Detection isn’t as easy as it sounds. Many sites rely on basic uptime monitoring— sometimes limited to just monitoring their home page—to detect slowdowns and outages, which can mean that a company experiencing intermittent or partial site failures misses detection.
Earlier this month, through our ability to conduct transaction monitoring, we detected just such an issue at Amazon.
Detecting Amazon’s Search failures
Catchpoint systems began to detect initial failures related to Amazon’s Search function at 12:51:02 ET on December 05, 2022. As you can see below, these were intermittent in nature.
The errors lasted for 22 hours until December 7, 2022 – 11:13:44 ET, remaining intermittent, yet continuing to impact users worldwide wishing to search for products on Amazon’s desktop and mobile sites. According to our Synthetic data, around 20% of worldwide users were impacted across the entire time frame. For a certain percentage of the users, Search was completely down and unusable for the entire 22 hours. End users were greeted with the error message above when trying to search for items to buy on the site.
Any kind of negative user experience like this (we detected a similar incident several years ago) can have a serious impact on brand reputation and ultimately, the bottom line of the affected company.
Which layer of the Internet stack was responsible?
Catchpoint’s Internet Performance Monitoring platform was able to identify precisely which layer of the Internet stack was responsible for the issue. In this case, from looking at the headers (see below), we were quickly able to confirm the problem was the result of an HTTP 503 being returned by Amazon CloudFront.
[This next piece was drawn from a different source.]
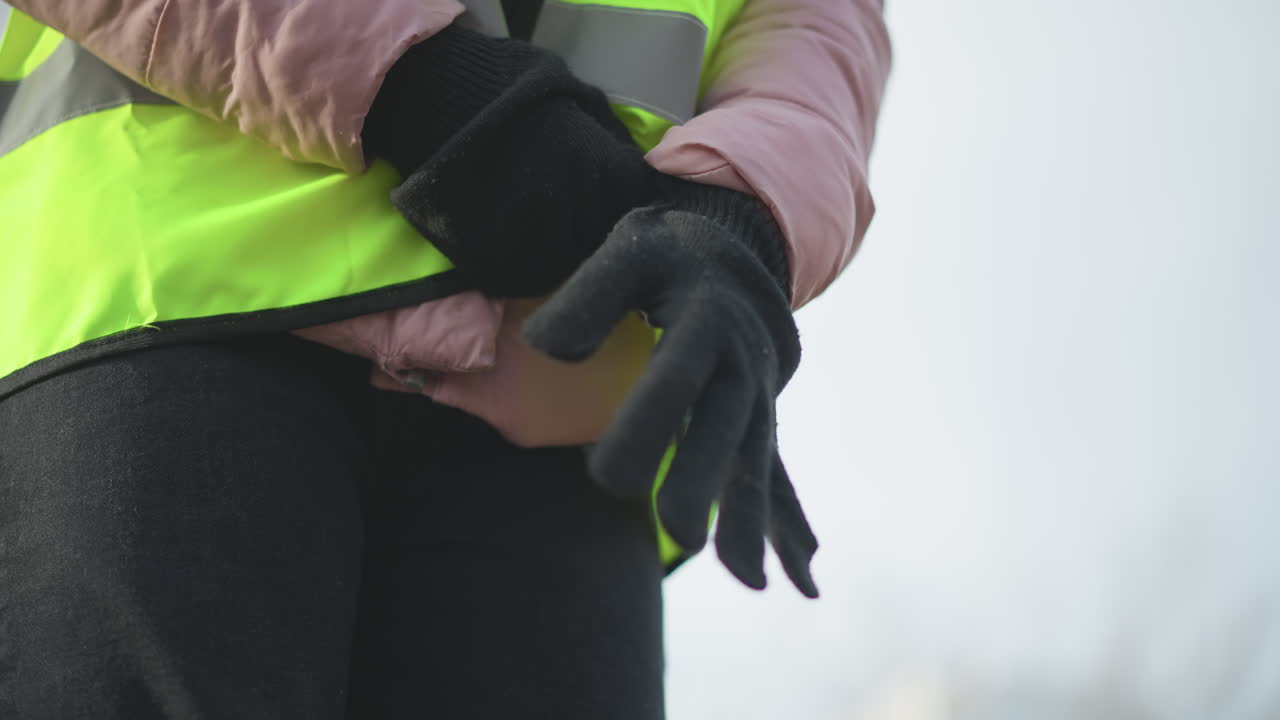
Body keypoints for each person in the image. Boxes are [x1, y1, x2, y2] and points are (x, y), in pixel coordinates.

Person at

Rapid detection of the problem, along with the ability to rapidly pinpoint root cause, lets you see and troubleshoot interruptions as they occur. The issue, which ultimately impacted a fifth of Amazon global users (imagine the impact on global revenue), could have been resolved far more quickly with an IPM solution.
Challenges with the golden triangle of observability
In recent years, there has been a great deal of focus in APM on “the golden triangle of observability”: logs, traces and metrics. One major problem with the kind of approach that focuses solely on the golden triangle is the delay introduced in detecting intermittent incidents.
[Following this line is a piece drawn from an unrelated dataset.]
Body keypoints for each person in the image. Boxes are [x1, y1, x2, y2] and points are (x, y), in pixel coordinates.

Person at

The golden triangle is amazing, but if it’s all that we are dependent on when trying to detect issues early, it suffers from a few major shortcomings.
The most important of all is the delay we see in detecting issues that are caused by a high error threshold.
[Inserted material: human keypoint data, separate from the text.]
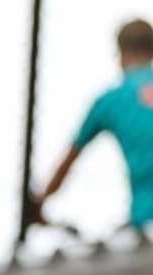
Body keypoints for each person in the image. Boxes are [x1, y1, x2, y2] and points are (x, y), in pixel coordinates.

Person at [34, 18, 153, 230]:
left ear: (121, 54)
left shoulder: (110, 101)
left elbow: (69, 160)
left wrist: (40, 201)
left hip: (146, 214)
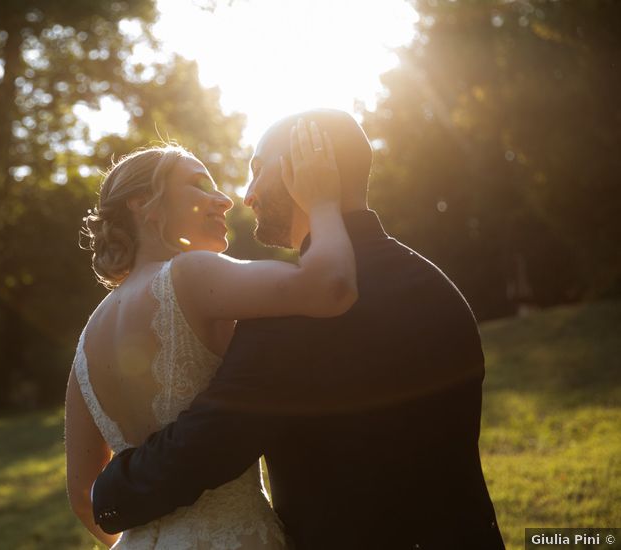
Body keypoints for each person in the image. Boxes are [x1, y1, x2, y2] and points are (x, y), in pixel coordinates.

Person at [90, 109, 507, 550]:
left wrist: (108, 491)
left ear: (309, 166)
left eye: (257, 170)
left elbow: (209, 443)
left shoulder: (294, 311)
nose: (246, 196)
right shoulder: (435, 284)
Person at [66, 117, 357, 548]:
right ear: (143, 203)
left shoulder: (86, 343)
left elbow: (85, 500)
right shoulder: (189, 275)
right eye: (200, 185)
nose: (223, 199)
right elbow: (331, 286)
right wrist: (323, 204)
Most of the systems that depend on logs and traces to detect problems have error thresholds set as high. This is largely to avoid false positives, especially in a situation where the number of hits is high.
However, if we look at the diagram above, we can see how high thresholds set on the APM side can result in delays in detection of issues post a change (for example, increased errors due to a bad deploy).
Why IPM is important here
This is exactly when a strategy built around Internet Performance Monitoring, specifically proactive targeted monitoring, becomes important because the thresholds set are lower, allowing us to:
- Detect issues faster and at a much earlier stage – often before the actual end users are impacted.
- Detect intermittent issues that may not be impacting 100% of traffic (this was the case with Amazon search).
Proactive Synthetic Monitoring is extremely targeted and allow us to set tighter thresholds around the myriad components of the Internet stack:
Why you need a best of breed monitoring strategy
When it comes to outages like these, it is extremely important to have a monitoring strategy in place which makes use of best of breed solutions that are specific and targeted to perform specific activities, including:
- IPM, which includes:
- Proactive Monitoring to detect issues quicker, understanding which layer of the Internet stack the problem is originating from, and which functionality is impacted.
- Reactive Monitoring to ascertain the impact from a business standpoint (pageviews, revenue, conversions, and geographic impact).
- APM (logs, traces and metrics) to better understand the internal components of the system which may be impacted.
As Steve McGhee, Reliability Advocate, SRE, Google Cloud, highlighted in his Conclusion for Catchpoint’s 2023 SRE Report, there is a reason why experts never depend on a single solution, tool or platform to accomplish their tasks in the best possible manner. “When it comes to skilled labor, or ‘operations’ perhaps,” writes Steve, “you want teams to be able to reach for the right tool at the right time, not to be impeded by earlier decisions about what they think they might need in the future.”